After the requested declaration was granted, the appellant unsuccessfully brought the following proceedings:

  • an appeal of the withdrawal declaration
  • complaints alleging professional misconduct against two of JFCY’s lawyers and seeking their disbarment
  • private prosecution against the mother, which was stayed
  • criminal charges against the mother in Florida, which Florida police refused to pursue
  • a Florida suit asking for damages of $9.6 million against the mother for intentional interference with custodial rights and infliction of emotional distress
  • an application for enforcement of subpoenas and letters rogatory in Ontario

The appellant also filed two tort claims.
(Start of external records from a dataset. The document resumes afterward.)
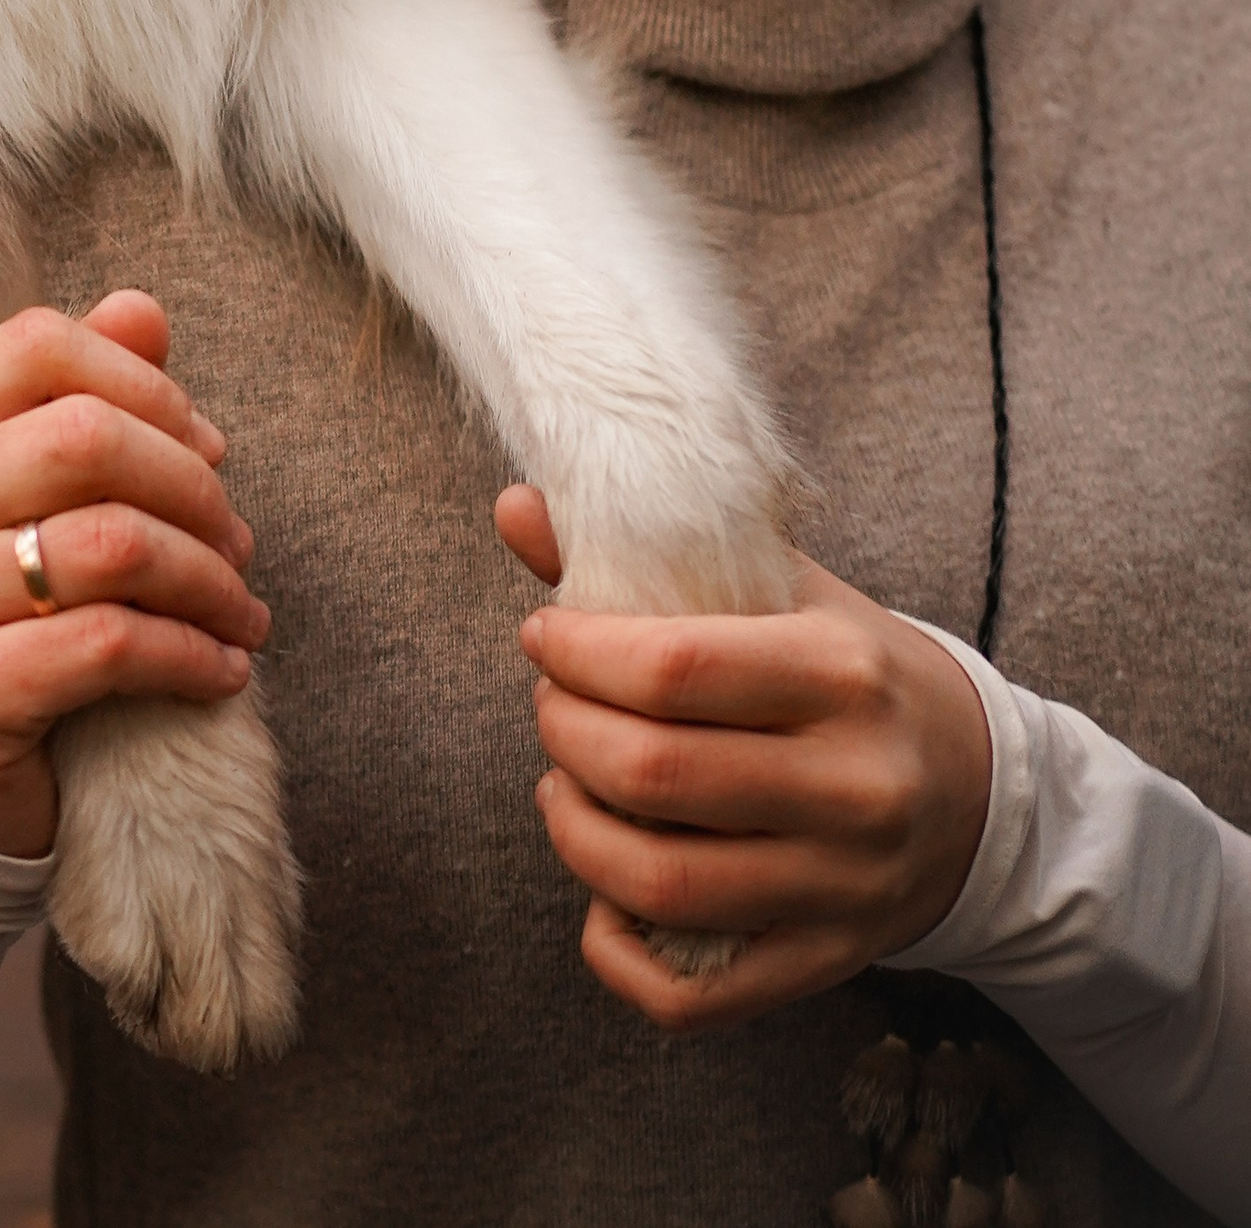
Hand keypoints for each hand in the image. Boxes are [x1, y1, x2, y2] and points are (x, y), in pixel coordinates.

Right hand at [0, 294, 268, 859]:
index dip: (145, 384)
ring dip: (209, 578)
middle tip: (239, 540)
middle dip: (192, 487)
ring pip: (110, 544)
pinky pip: (107, 645)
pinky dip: (191, 653)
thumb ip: (82, 392)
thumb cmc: (6, 603)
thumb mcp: (34, 490)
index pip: (37, 346)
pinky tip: (223, 667)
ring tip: (242, 608)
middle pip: (83, 438)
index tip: (208, 446)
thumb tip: (143, 311)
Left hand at [495, 486, 991, 1028]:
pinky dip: (619, 953)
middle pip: (652, 775)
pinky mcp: (830, 961)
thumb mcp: (784, 590)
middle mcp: (853, 785)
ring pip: (662, 886)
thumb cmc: (859, 675)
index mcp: (843, 673)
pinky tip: (602, 895)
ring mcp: (844, 887)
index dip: (576, 653)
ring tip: (564, 787)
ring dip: (576, 834)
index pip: (671, 667)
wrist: (986, 791)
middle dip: (565, 734)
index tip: (545, 637)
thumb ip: (650, 550)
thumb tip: (515, 506)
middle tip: (554, 706)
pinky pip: (696, 994)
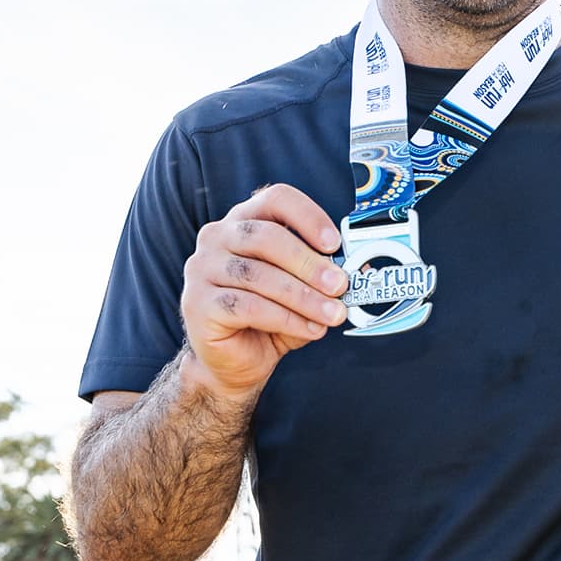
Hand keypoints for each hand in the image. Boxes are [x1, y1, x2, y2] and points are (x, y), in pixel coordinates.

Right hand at [180, 183, 346, 398]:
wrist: (235, 360)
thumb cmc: (270, 317)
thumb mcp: (301, 288)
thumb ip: (323, 274)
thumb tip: (362, 268)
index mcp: (244, 221)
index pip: (276, 199)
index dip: (308, 216)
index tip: (335, 243)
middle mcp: (217, 237)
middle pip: (268, 237)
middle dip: (310, 263)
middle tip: (340, 285)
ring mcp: (202, 269)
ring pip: (260, 275)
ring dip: (304, 297)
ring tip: (333, 314)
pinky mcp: (198, 303)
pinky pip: (248, 306)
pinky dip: (286, 318)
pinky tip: (310, 329)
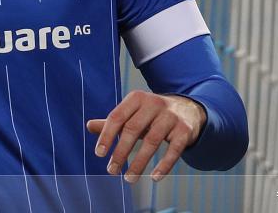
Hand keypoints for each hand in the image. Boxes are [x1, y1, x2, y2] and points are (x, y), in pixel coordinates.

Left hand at [86, 90, 206, 182]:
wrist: (188, 109)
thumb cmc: (152, 114)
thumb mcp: (133, 113)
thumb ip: (113, 121)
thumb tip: (89, 126)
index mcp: (136, 98)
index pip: (117, 117)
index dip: (107, 135)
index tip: (99, 154)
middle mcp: (153, 103)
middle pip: (133, 129)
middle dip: (121, 152)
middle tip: (112, 170)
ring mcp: (171, 116)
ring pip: (152, 141)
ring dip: (139, 163)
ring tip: (129, 178)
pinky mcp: (185, 130)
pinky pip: (174, 150)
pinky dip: (164, 165)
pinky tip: (154, 178)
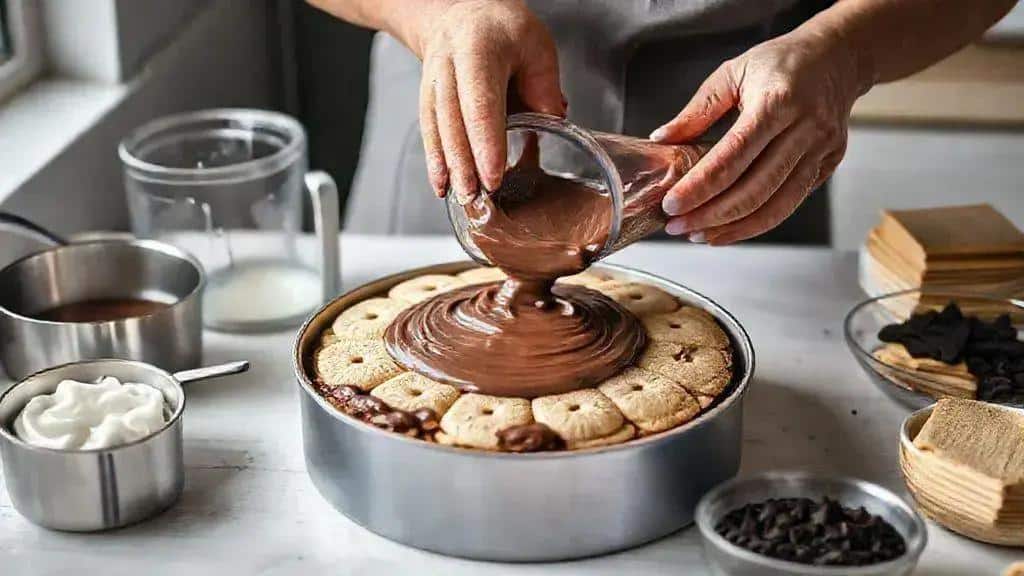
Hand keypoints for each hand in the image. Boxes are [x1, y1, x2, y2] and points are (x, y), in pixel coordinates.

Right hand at [401, 0, 564, 200]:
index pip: (481, 102)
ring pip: (437, 127)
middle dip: (463, 162)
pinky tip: (441, 184)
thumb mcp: (535, 45)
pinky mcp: (426, 96)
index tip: (493, 174)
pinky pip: (428, 130)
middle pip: (453, 119)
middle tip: (476, 195)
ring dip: (446, 166)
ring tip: (459, 196)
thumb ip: (544, 85)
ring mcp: (433, 80)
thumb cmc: (502, 30)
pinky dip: (435, 160)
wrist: (462, 13)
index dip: (486, 141)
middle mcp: (449, 64)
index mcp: (479, 48)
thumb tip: (553, 122)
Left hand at [651, 27, 860, 244]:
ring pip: (775, 205)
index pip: (732, 156)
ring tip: (699, 234)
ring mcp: (820, 150)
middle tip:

First, from the JFCY and three of its current or former staff lawyers, he asked for damages for their allegedly false representations seeking to block the release of records supposedly showing that the mother perjured herself and helped the daughter make fraudulent claims against the appellant in the emancipation proceeding.

Second, the appellant sought damages from the Flores respondents – who were family friends of the daughter and the mother who provided a safe haven for the daughter after she withdrew from parental control – for allegedly helping the mother circumvent the appellant’s sole custody order.

The JFCY and Flores respondents filed two parallel applications against the appellant under s. 140 of Ontario’s Courts of Justice Act, 1990. They asked the court to declare the appellant a vexatious litigant and to stay his proceedings against them.

In December 2021, Justice Sean Dunphy of the Ontario Superior Court of Justice granted both applications. He declared the appellant a vexatious litigant, stayed the existing proceedings, and barred him from bringing further proceedings without leave of the court.

On appeal, the appellant argued that his daughter was not acting of her own free will and was brainwashed by her mother to withdraw from his parental control. He claimed that the respondents conspired to assist in these brainwashing efforts.

Daughter not brainwashed

In Flores v. Glegg, 2022 ONCA 825, the Ontario Court of Appeal dismissed the appeal.

First, the appellate court ruled that the application judge correctly declared the appellant a vexatious litigant and found that his actions amounted to an abuse of process since they could not succeed without attacking conclusions already made by this and other courts. Several judges of the Superior Court and of the Court of Appeal had previously determined that the daughter was not brainwashed and was acting of her own free will.

Second, the appellate court rejected the appellant’s argument that the application judge should not have prohibited him from litigating in any court. Section 140(1) of the Courts of Justice Act enabled the judge to ban the appellant from commencing and continuing certain proceedings in any court without leave.

Third, the Court of Appeal denied the appellant’s contention that the judge erred by permanently staying his actions against the respondents. The court’s inherent jurisdiction and s. 106 of the Act gave the judge the power to permanently stay the underlying actions.

Finally, the appellate disagreed with the appellant’s claim that the judge wrongly treated the applications as consolidated. The judge did not consolidate the applications and was not asked to do so. Instead, he dealt with the applications as two parallel proceedings in which one application relied upon some evidence from the other, the appellate court said.